H. PUASA
MENGAJARKAN SIKAP OPTIMISME.
Ibadah
puasa yang kita laksanakan, apakah itu ibadah puasa wajib di bulan Ramadhan
ataupun ibadah puasa sunnah di luar bulan Ramadhan, keduanya mengajarkan kepada
diri kita tentang optimisme bahwa waktu maghrib (waktu berbuka puasa) akan
tiba. Adanya sebuah optimisme dalam diri akan menolong diri atau akan
menjadikan diri kita menjadi pribadi pribadi yang tangguh menghadapi waktu,
cobaan, ujian, serta tantangan dalam hidup dan kehidupan bahwa segala
sesuatunya ada akhirnya, atau akan sampai kepada tujuan. Ingat, rasa optimis
tidak datang begitu saja dalam diri seseorang. Rasa optimis hanya dimiliki atau
hanya ada pada diri diri orang yang beriman sehingga hanya orang berimanlah
yang akan merasakan pelajaran tentang optimisme kehidupan melalui ibadah puasa di
bulan Ramadhan.
Ibn
Mas’ud ra, berkata; Nabi SAW bersabda: Allah ta’ala berfirman: Semua amal
ibadah anak Adam untuk dirinya sendiri, kecuali puasa, maka itu untukKu,dan Aku
sendiri yang akan membalasnya. Dan bagi orang yang puasa dua kali kesenangan gembira
ketika berbuka puasa dan gembira ketika menghadap kepada Tuhannya. Dan
sesungguhnya bau mulut orang berpuasa disisi Allah lebih dari harum dari misik
(kesturi). (Hadits Qudsi Riwayat Ath Thabrani, Ibn Annajjar dan Ibnu Asakir
dari Abdullah bin Al Harits bin Naufal; 272:123)
Dan
hal yang harus kita jadikan pelajaran adalah: Optimisme bahwa waktu maghrib
akan tiba mengandung pelajaran bahwa waktu maghrib tidak pernah menunggu diri
kita karena waktunya akan datang dengan sendirinya. Kita harus berusaha untuk
mencapai sampai dengan waktu maghrib tiba maka barulah kita sampai kepada waktu
maghrib untuk berbuka puasa. Dan jika ini keadaannya, maka segala hambatan,
segala rintangan, segala ujian, segala tantangan, harus kita hadapi dengan
sungguh sungguh lalu rasakanlah kenikmatan berbuka puasa yang begitu indah dan
membahagiakan sebagaimana dikemukakan dalam hadits di atas ini. Jika yang
terjadi adalah pesimis, akan terasa berat menunaikan puasa, akan terasa lama
waktu berjalan, yang pada akhirnya rasa malas dan tertekan muncul yang
mengakibatkan menurunkan kualitas beribadah.

* _ENTRI YANG DITAMPILKAN_:
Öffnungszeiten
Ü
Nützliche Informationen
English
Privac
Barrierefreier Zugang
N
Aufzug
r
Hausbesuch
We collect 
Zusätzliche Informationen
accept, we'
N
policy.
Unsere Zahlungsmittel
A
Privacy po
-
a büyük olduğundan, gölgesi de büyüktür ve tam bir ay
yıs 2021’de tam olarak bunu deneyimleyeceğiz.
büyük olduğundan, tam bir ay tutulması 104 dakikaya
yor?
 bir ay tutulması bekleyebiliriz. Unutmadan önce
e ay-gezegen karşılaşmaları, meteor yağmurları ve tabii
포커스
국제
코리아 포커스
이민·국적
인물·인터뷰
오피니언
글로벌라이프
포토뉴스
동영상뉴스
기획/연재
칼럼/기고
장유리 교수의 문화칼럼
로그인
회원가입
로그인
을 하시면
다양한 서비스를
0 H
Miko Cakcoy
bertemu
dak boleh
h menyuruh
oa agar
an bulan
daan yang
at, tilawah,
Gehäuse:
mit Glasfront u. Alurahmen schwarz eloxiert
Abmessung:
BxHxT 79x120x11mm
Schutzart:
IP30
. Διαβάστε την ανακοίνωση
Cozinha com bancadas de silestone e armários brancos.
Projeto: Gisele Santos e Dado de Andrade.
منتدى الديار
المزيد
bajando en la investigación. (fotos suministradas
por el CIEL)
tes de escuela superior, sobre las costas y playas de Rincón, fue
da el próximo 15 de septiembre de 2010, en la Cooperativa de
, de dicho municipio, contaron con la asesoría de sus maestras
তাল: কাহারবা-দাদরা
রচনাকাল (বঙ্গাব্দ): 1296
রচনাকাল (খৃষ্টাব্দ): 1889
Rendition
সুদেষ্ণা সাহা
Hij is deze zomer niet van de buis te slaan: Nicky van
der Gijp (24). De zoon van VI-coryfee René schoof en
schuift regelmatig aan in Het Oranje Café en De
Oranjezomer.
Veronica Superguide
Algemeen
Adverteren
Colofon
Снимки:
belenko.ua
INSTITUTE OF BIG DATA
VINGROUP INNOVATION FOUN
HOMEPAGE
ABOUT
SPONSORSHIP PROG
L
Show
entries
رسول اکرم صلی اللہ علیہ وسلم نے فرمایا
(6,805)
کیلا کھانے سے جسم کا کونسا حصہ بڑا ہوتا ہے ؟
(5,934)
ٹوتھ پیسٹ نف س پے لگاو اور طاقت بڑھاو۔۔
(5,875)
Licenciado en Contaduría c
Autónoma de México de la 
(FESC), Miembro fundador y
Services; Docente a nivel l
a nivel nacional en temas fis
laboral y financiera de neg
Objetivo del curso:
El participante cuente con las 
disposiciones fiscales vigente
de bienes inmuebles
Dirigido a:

* _RINCIAN SOAL_:
Tolong tentukan apakah setiap pernyataan di bawah ini sesuai dengan teks tentang puasa dan optimisme, dengan jawaban ya atau tidak beserta kutipan kata-kata penentunya dari teks.
1. Rasa optimis muncul begitu saja dalam diri seseorang.
2. Menurut hadits yang dikutip, orang yang berpuasa mendapat dua kegembiraan.
3. Waktu maghrib menunggu orang yang berpuasa.
Entri di atas diambil dari sumber lain.

* _JAWABAN SOAL_:
1. Tidak: "Ingat, rasa optimis tidak datang begitu saja dalam diri seseorang."
2. Ya: "bagi orang yang puasa dua kali kesenangan gembira ketika berbuka puasa dan gembira ketika menghadap kepada Tuhannya"
3. Tidak: "waktu maghrib tidak pernah menunggu diri kita karena waktunya akan datang dengan sendirinya"